● Excerpted text
——————————
Remove doors. Remove fire brick from inside. Disconnect chimney pipes. Get a good appliance dolly, and a couple ratchet straps. Get it on the dolly, ratchet it in place. Narrow end against the dolly. Two feet on the bottom lip. Get a strong friend, and haul it up and out.

I use this one for moving jukeboxes and coke machines. They weigh about the same as your stove, and I do them myself unless I'm going UP stairs, then I'm up top pulling and someone is below pushing. See the rollers on the back? Those go against the stair edges as you go up or down. You'll be able to rent something like this.


----------



## Sketchy Jeff (Jan 12, 2019)

around here you would put it on a local online classified or kijiji in the categories for hunting and fishing or farming and somebody would be more than happy to haul it away and use it in a situation that requires no WETT inspection and would pay good money for it if it's located at a height that can be loaded onto a truck without too much trouble

if you don't want to risk your stairs and flooring to rural moose hunting farmer oafs then go with the piano mover idea as far as getting it up to your garage or out the front door and then ask whatever the movers' fee is for it. mention in the ad that it's at main floor level or even better if it's a few stairs up at pickup truck bed height and that saves the man-cave guy from a bunch of work and providing a hundred bucks worth of pizza and beer to his strong backed friends who will also want to come out to the hunt shack and sit around it next fall.
——————————
● Extracted records
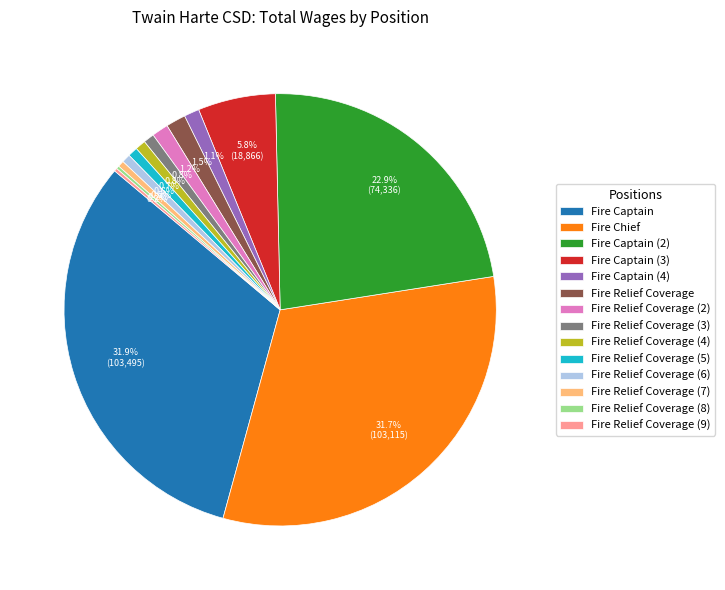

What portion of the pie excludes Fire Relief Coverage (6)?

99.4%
——————————
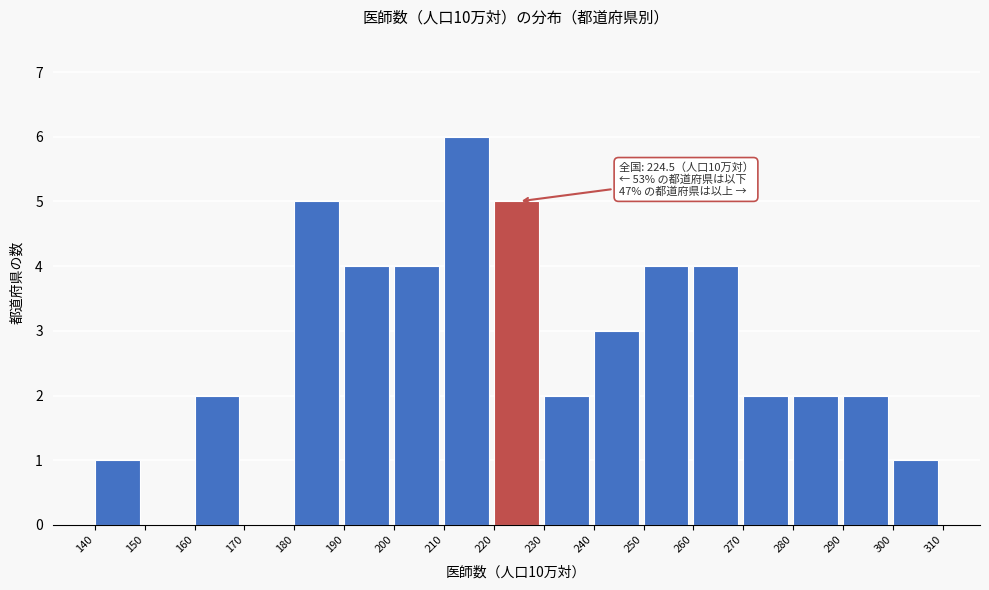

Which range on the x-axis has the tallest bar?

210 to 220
——————————
● Task goal
From the stove-moving text, list every part that is to be removed or disconnected before the stove goes onto the dolly. The records are separate material, unrelated to the stove-moving text.

● Result of this task
- The doors
- The fire brick from inside
- The chimney pipes